ABOUT THIS EXERCISE: All lines containing the string "unwarranted" must be copied from the entries.

INFORMATION GIVEN:
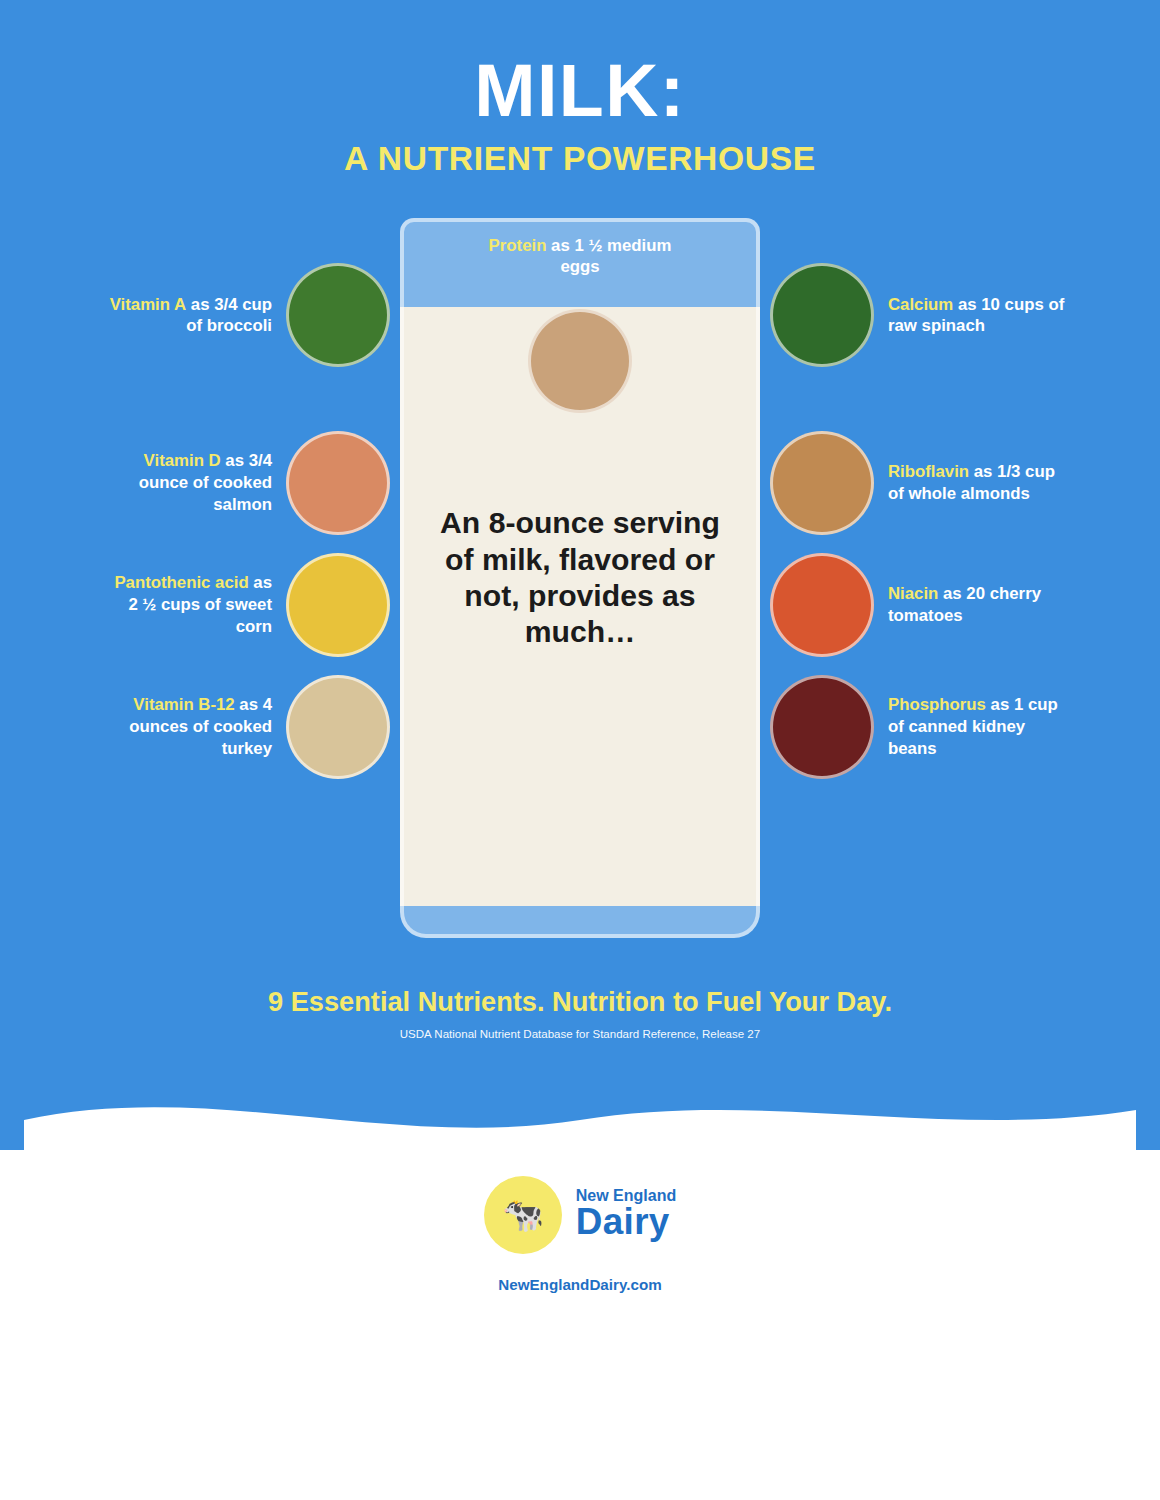Milk:
A Nutrient Powerhouse
Protein as 1 ½ medium eggs
Vitamin A as 3/4 cup of broccoli
An 8-ounce serving of milk, flavored or not, provides as much…
Calcium as 10 cups of raw spinach
Vitamin D as 3/4 ounce of cooked salmon
Riboflavin as 1/3 cup of whole almonds
Pantothenic acid as 2 ½ cups of sweet corn
Niacin as 20 cherry tomatoes
Vitamin B-12 as 4 ounces of cooked turkey
Phosphorus as 1 cup of canned kidney beans
9 Essential Nutrients. Nutrition to Fuel Your Day.
USDA National Nutrient Database for Standard Reference, Release 27
🐄
New England Dairy
NewEnglandDairy.com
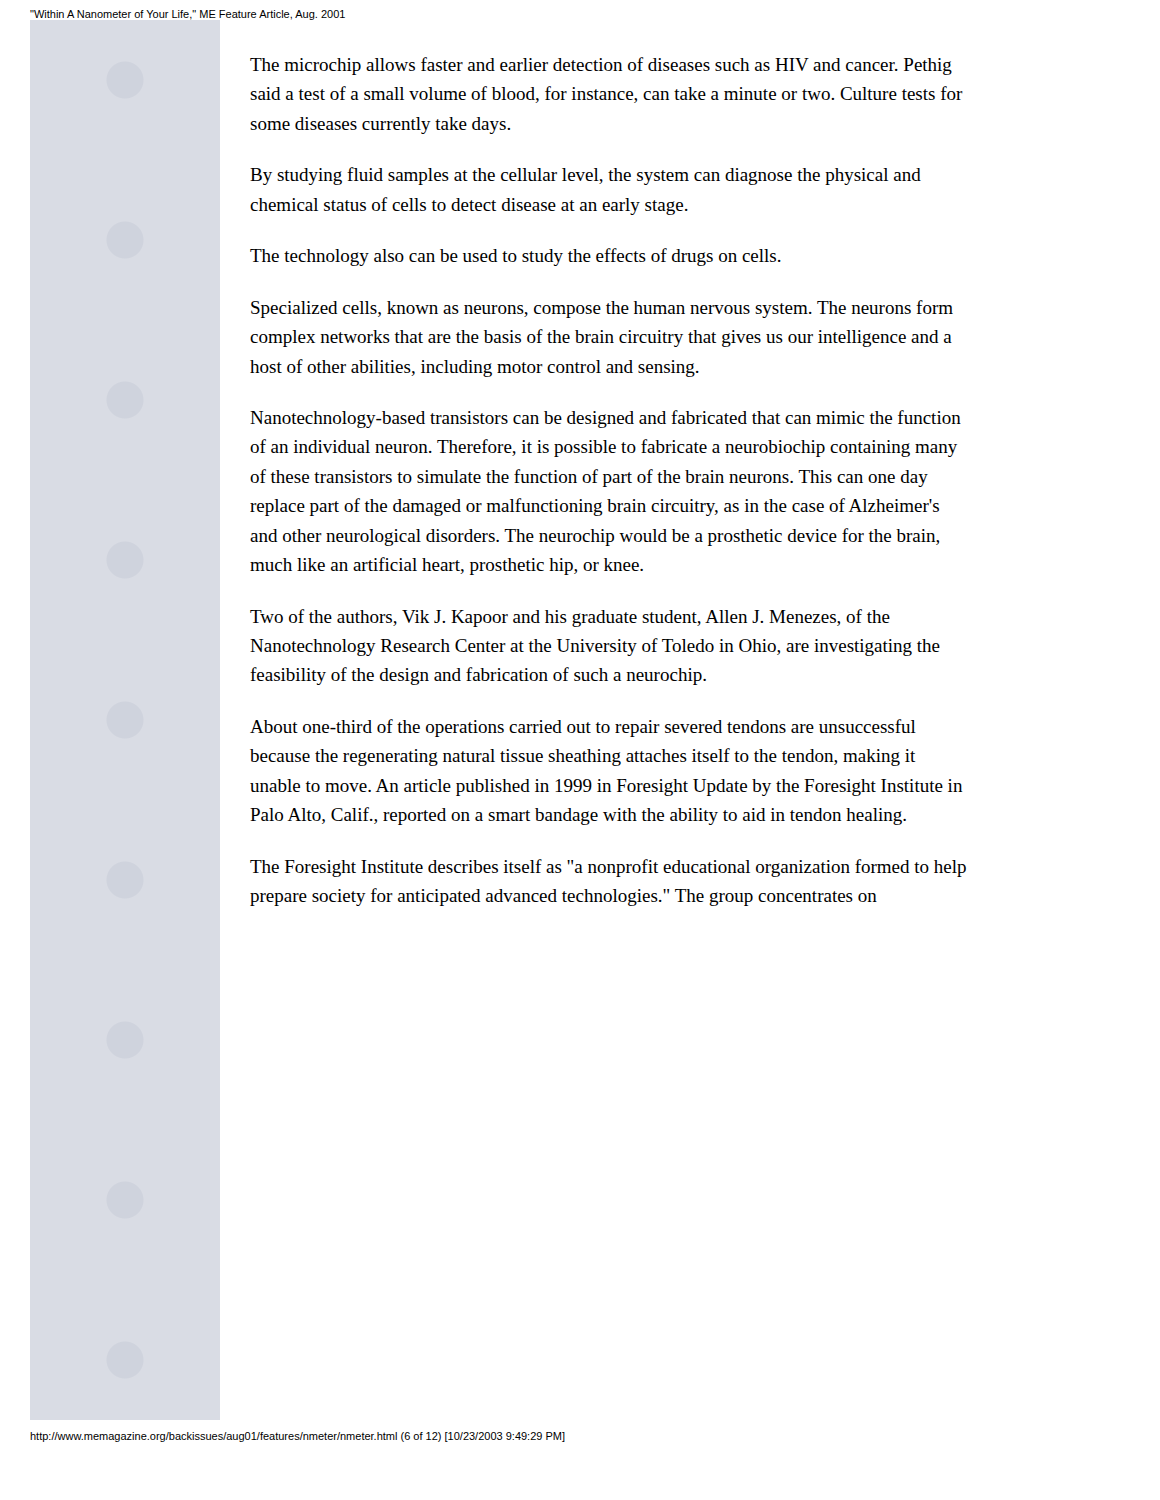"Within A Nanometer of Your Life," ME Feature Article, Aug. 2001
The microchip allows faster and earlier detection of diseases such as HIV and cancer. Pethig said a test of a small volume of blood, for instance, can take a minute or two. Culture tests for some diseases currently take days.
By studying fluid samples at the cellular level, the system can diagnose the physical and chemical status of cells to detect disease at an early stage.
The technology also can be used to study the effects of drugs on cells.
Specialized cells, known as neurons, compose the human nervous system. The neurons form complex networks that are the basis of the brain circuitry that gives us our intelligence and a host of other abilities, including motor control and sensing.
Nanotechnology-based transistors can be designed and fabricated that can mimic the function of an individual neuron. Therefore, it is possible to fabricate a neurobiochip containing many of these transistors to simulate the function of part of the brain neurons. This can one day replace part of the damaged or malfunctioning brain circuitry, as in the case of Alzheimer's and other neurological disorders. The neurochip would be a prosthetic device for the brain, much like an artificial heart, prosthetic hip, or knee.
Two of the authors, Vik J. Kapoor and his graduate student, Allen J. Menezes, of the Nanotechnology Research Center at the University of Toledo in Ohio, are investigating the feasibility of the design and fabrication of such a neurochip.
About one-third of the operations carried out to repair severed tendons are unsuccessful because the regenerating natural tissue sheathing attaches itself to the tendon, making it unable to move. An article published in 1999 in Foresight Update by the Foresight Institute in Palo Alto, Calif., reported on a smart bandage with the ability to aid in tendon healing.
The Foresight Institute describes itself as "a nonprofit educational organization formed to help prepare society for anticipated advanced technologies." The group concentrates on
http://www.memagazine.org/backissues/aug01/features/nmeter/nmeter.html (6 of 12) [10/23/2003 9:49:29 PM]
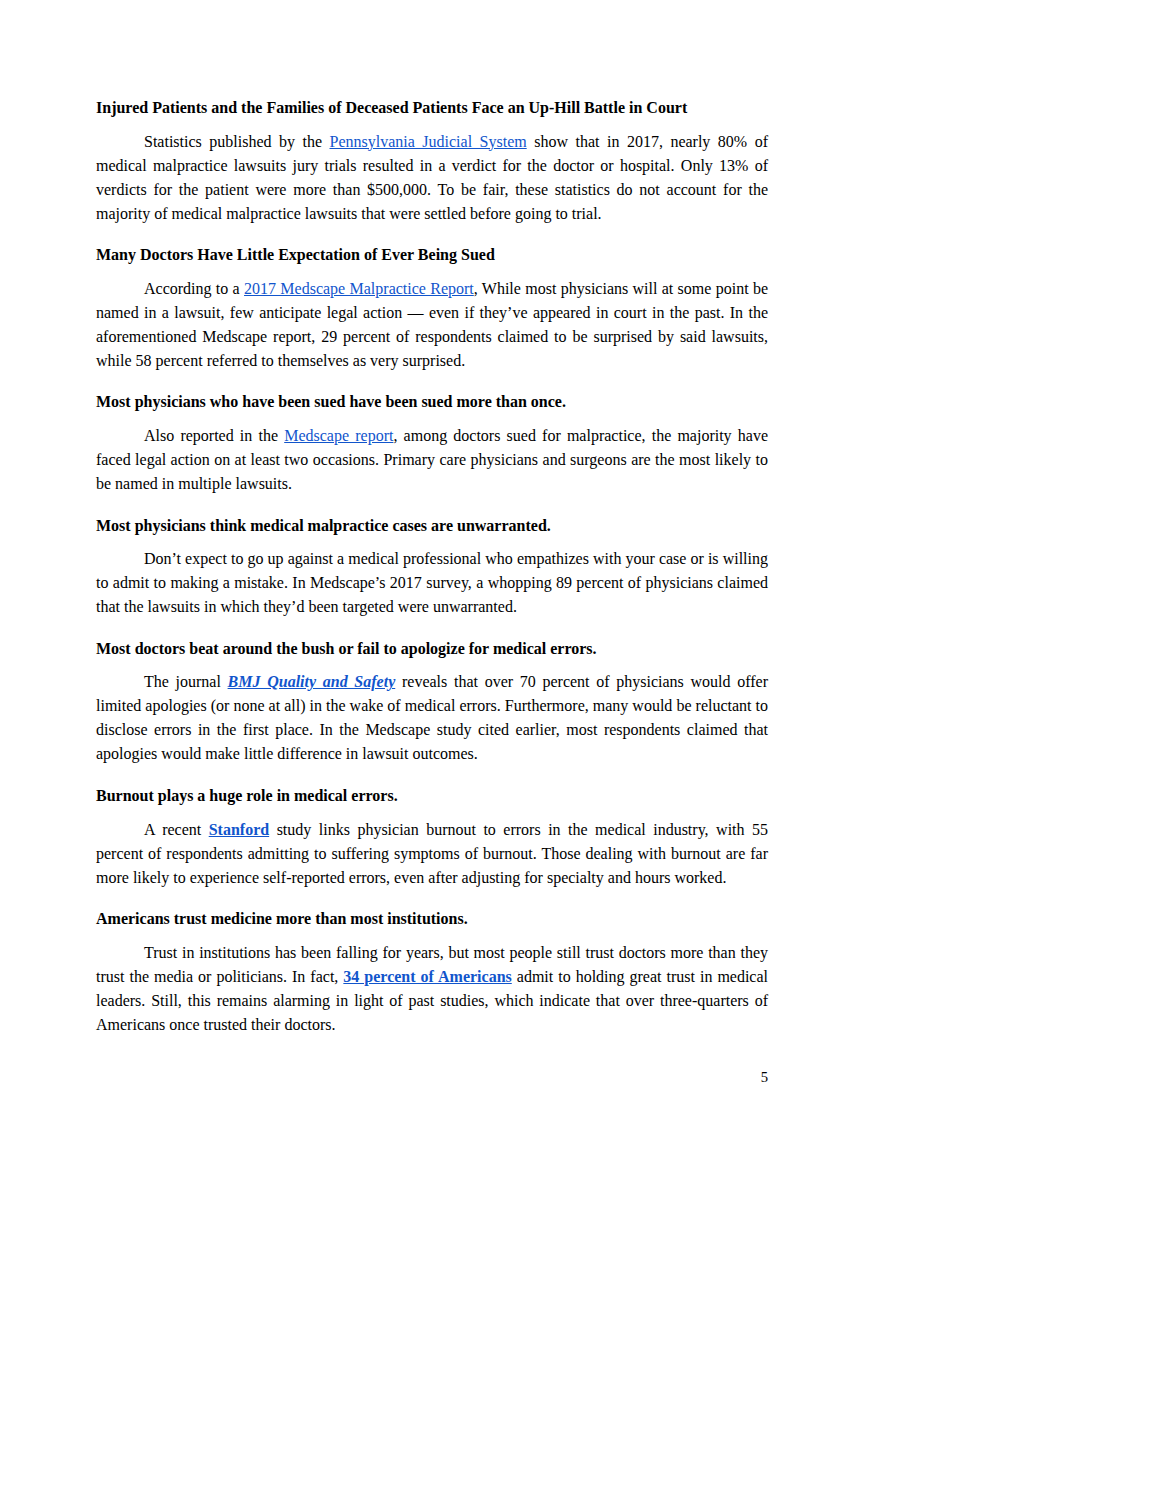Injured Patients and the Families of Deceased Patients Face an Up-Hill Battle in Court
Statistics published by the Pennsylvania Judicial System show that in 2017, nearly 80% of medical malpractice lawsuits jury trials resulted in a verdict for the doctor or hospital. Only 13% of verdicts for the patient were more than $500,000. To be fair, these statistics do not account for the majority of medical malpractice lawsuits that were settled before going to trial.
Many Doctors Have Little Expectation of Ever Being Sued
According to a 2017 Medscape Malpractice Report, While most physicians will at some point be named in a lawsuit, few anticipate legal action — even if they’ve appeared in court in the past. In the aforementioned Medscape report, 29 percent of respondents claimed to be surprised by said lawsuits, while 58 percent referred to themselves as very surprised.
Most physicians who have been sued have been sued more than once.
Also reported in the Medscape report, among doctors sued for malpractice, the majority have faced legal action on at least two occasions. Primary care physicians and surgeons are the most likely to be named in multiple lawsuits.
Most physicians think medical malpractice cases are unwarranted.
Don’t expect to go up against a medical professional who empathizes with your case or is willing to admit to making a mistake. In Medscape’s 2017 survey, a whopping 89 percent of physicians claimed that the lawsuits in which they’d been targeted were unwarranted.
Most doctors beat around the bush or fail to apologize for medical errors.
The journal BMJ Quality and Safety reveals that over 70 percent of physicians would offer limited apologies (or none at all) in the wake of medical errors. Furthermore, many would be reluctant to disclose errors in the first place. In the Medscape study cited earlier, most respondents claimed that apologies would make little difference in lawsuit outcomes.
Burnout plays a huge role in medical errors.
A recent Stanford study links physician burnout to errors in the medical industry, with 55 percent of respondents admitting to suffering symptoms of burnout. Those dealing with burnout are far more likely to experience self-reported errors, even after adjusting for specialty and hours worked.
Americans trust medicine more than most institutions.
Trust in institutions has been falling for years, but most people still trust doctors more than they trust the media or politicians. In fact, 34 percent of Americans admit to holding great trust in medical leaders. Still, this remains alarming in light of past studies, which indicate that over three-quarters of Americans once trusted their doctors.
5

SOLUTION:
Most physicians think medical malpractice cases are unwarranted.
Don’t expect to go up against a medical professional who empathizes with your case or is willing to admit to making a mistake. In Medscape’s 2017 survey, a whopping 89 percent of physicians claimed that the lawsuits in which they’d been targeted were unwarranted.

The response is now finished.